◆ **Instructions for the task**
Rewrite the stretch of the listing from the line containing "El hombre acababa devorado por algún" through the line containing "Neuropunk Special", switching "cueva" to "caverna" and changing nothing else. Leave the pictures out of the answer.

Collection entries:
::::
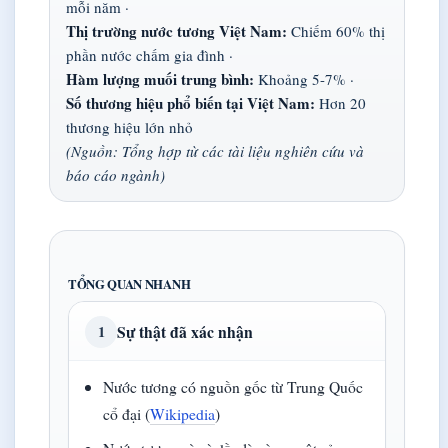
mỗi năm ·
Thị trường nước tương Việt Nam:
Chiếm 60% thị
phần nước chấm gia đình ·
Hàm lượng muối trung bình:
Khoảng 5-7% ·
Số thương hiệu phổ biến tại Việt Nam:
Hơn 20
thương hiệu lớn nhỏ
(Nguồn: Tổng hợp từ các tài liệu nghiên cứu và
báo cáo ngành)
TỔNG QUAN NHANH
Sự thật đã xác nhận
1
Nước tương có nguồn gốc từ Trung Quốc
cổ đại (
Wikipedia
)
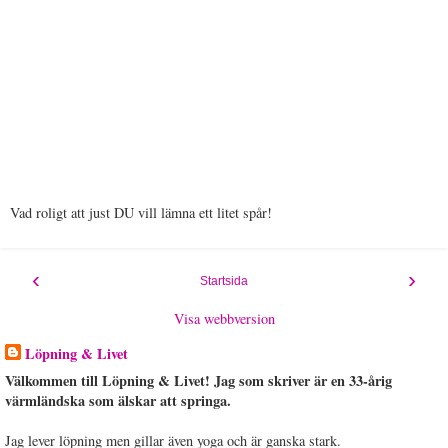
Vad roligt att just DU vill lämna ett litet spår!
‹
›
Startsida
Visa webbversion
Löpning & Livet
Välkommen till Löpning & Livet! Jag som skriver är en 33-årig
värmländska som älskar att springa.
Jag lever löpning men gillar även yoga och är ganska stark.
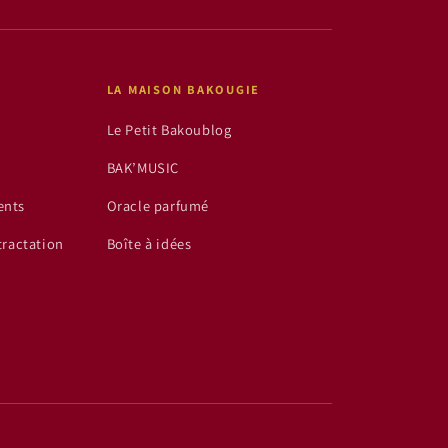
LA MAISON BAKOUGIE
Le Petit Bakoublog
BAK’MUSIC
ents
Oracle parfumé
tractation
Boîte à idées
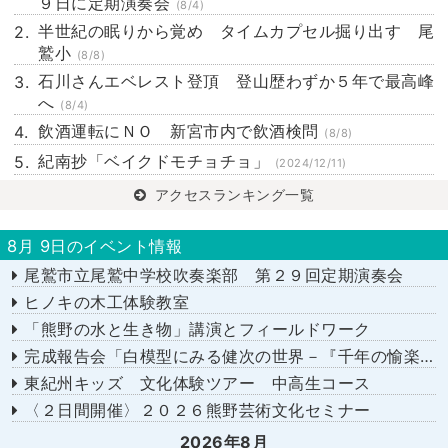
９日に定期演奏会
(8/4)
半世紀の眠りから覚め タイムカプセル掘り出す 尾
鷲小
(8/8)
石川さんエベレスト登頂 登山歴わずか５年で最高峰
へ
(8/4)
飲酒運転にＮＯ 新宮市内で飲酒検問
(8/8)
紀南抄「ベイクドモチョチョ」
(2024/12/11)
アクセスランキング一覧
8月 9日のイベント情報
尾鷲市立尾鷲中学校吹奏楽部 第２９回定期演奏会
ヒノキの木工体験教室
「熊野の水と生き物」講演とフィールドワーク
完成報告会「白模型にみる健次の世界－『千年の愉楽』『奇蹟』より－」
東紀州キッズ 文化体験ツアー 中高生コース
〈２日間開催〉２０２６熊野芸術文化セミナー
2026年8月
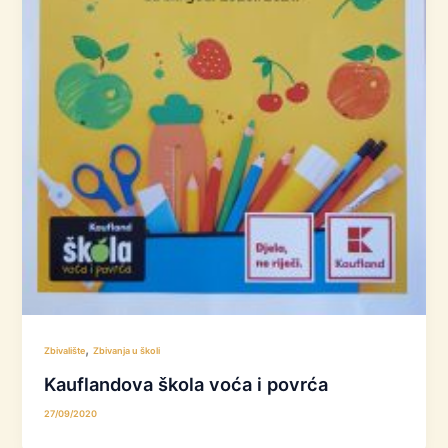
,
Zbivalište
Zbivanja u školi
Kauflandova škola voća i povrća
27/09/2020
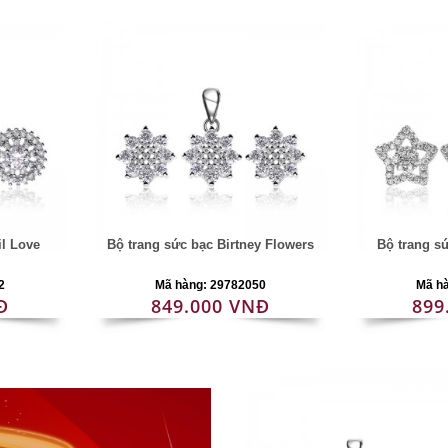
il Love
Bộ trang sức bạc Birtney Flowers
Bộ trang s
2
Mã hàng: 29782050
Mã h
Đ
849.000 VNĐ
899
::::
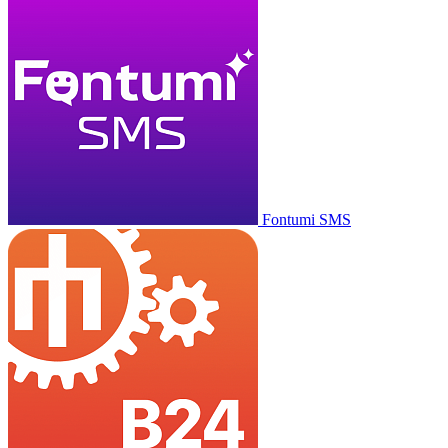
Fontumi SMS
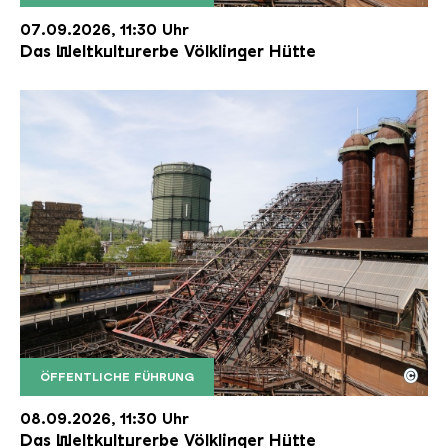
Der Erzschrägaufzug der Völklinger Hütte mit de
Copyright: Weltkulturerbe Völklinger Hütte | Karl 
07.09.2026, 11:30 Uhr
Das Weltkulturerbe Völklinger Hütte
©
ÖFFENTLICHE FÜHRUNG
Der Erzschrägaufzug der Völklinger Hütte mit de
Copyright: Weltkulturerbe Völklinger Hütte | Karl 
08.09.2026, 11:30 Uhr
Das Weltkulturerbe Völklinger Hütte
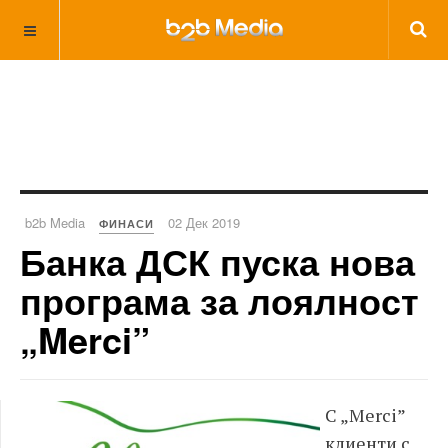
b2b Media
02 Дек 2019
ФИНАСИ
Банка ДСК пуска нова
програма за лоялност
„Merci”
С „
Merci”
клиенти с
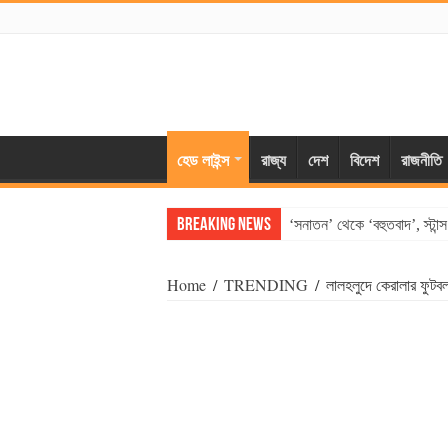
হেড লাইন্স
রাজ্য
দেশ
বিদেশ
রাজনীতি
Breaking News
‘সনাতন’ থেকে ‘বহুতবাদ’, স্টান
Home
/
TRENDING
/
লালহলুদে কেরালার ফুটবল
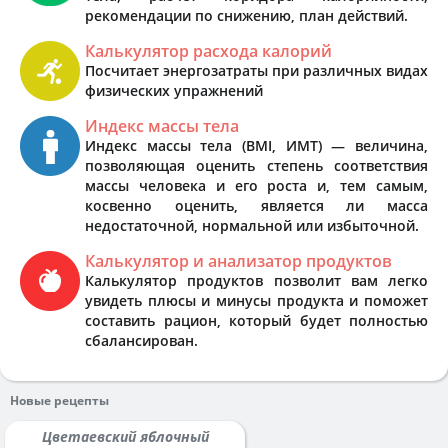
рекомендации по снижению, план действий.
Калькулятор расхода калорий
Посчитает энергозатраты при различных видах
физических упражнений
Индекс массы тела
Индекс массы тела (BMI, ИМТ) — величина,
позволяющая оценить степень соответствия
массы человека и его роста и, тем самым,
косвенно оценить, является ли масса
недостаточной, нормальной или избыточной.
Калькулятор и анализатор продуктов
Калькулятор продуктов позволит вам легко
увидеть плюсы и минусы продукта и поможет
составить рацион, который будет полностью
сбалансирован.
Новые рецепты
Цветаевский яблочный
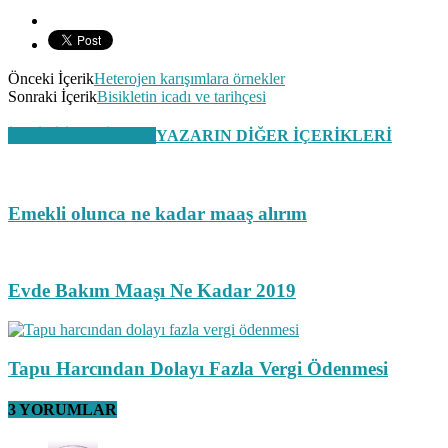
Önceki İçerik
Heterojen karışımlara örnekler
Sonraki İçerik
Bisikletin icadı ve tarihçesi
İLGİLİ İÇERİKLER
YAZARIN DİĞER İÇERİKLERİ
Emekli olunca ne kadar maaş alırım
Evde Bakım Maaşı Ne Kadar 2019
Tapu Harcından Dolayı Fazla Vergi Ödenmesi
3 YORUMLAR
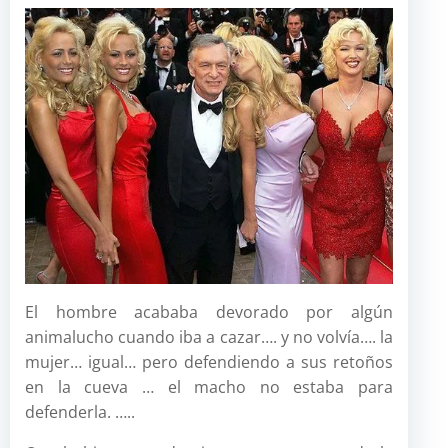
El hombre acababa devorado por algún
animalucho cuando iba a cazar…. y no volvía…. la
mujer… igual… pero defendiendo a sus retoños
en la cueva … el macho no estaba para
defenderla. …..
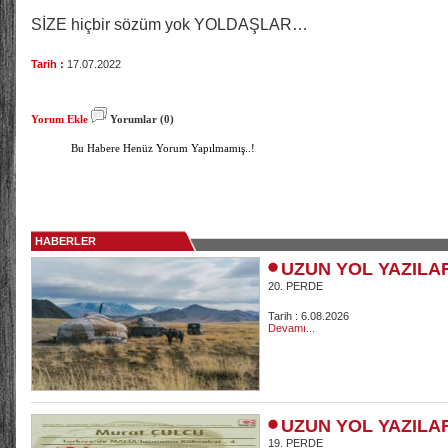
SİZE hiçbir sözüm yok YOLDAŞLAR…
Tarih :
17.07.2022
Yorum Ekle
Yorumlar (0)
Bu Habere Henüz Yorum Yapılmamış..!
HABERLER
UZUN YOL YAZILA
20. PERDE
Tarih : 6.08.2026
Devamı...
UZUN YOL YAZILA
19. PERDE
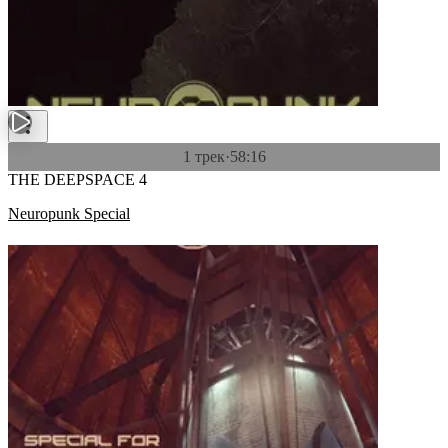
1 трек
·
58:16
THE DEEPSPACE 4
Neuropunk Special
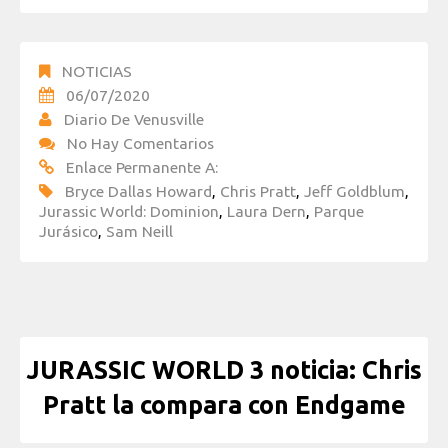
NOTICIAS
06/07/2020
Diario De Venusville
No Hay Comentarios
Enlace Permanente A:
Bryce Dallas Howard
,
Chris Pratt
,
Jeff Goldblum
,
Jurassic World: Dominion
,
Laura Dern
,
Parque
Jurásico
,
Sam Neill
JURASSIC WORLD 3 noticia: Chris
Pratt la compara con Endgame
::::
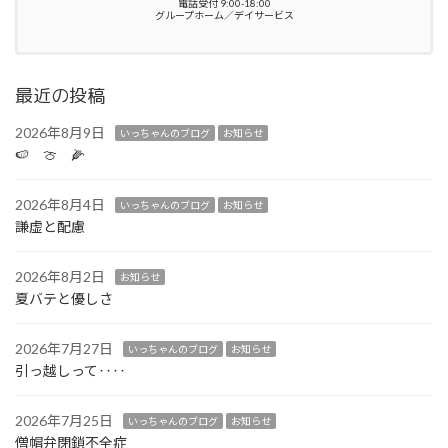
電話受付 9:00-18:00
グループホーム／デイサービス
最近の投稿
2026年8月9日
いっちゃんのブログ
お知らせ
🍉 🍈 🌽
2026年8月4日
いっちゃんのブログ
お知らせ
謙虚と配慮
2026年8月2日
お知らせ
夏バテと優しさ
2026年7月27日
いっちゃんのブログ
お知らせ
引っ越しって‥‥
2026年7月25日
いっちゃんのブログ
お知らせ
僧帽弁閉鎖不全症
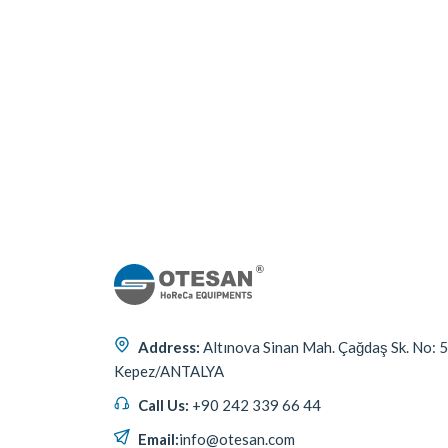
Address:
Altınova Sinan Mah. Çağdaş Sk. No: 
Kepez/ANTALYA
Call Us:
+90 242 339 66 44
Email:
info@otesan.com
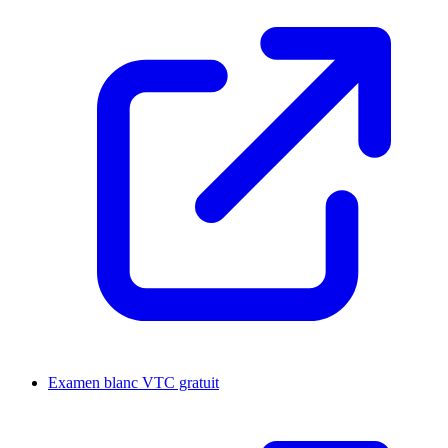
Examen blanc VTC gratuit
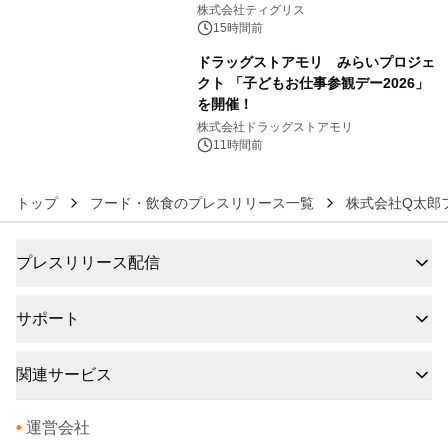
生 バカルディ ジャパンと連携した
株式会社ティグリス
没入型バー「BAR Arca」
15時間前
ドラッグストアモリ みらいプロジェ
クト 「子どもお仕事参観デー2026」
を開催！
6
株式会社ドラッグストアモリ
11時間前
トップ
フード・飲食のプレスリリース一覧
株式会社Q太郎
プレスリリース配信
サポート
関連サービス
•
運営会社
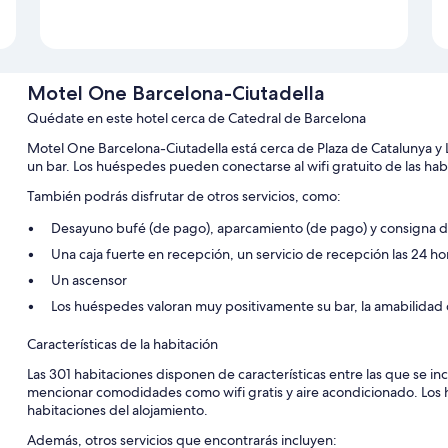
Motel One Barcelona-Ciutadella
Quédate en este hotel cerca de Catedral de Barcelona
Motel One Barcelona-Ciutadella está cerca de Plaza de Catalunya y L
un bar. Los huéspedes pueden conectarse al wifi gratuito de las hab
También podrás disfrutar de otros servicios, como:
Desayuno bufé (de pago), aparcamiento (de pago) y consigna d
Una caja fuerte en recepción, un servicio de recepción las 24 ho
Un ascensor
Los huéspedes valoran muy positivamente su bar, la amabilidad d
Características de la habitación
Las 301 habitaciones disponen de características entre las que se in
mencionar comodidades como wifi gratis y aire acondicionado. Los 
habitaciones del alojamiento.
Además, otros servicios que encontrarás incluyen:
::::
◆ **Result below**
El hombre acababa devorado por algún
animalucho cuando iba a cazar…. y no volvía…. la
mujer… igual… pero defendiendo a sus retoños
en la caverna … el macho no estaba para
defenderla. …..
SİZE hiçbir sözüm yok YOLDAŞLAR…
Tarih :
17.07.2022
Yorum Ekle
Yorumlar (0)
Bu Habere Henüz Yorum Yapılmamış..!
HABERLER
UZUN YOL YAZILA
20. PERDE
Tarih : 6.08.2026
Devamı...
UZUN YOL YAZILA
19. PERDE
1 трек
·
58:16
THE DEEPSPACE 4
Neuropunk Special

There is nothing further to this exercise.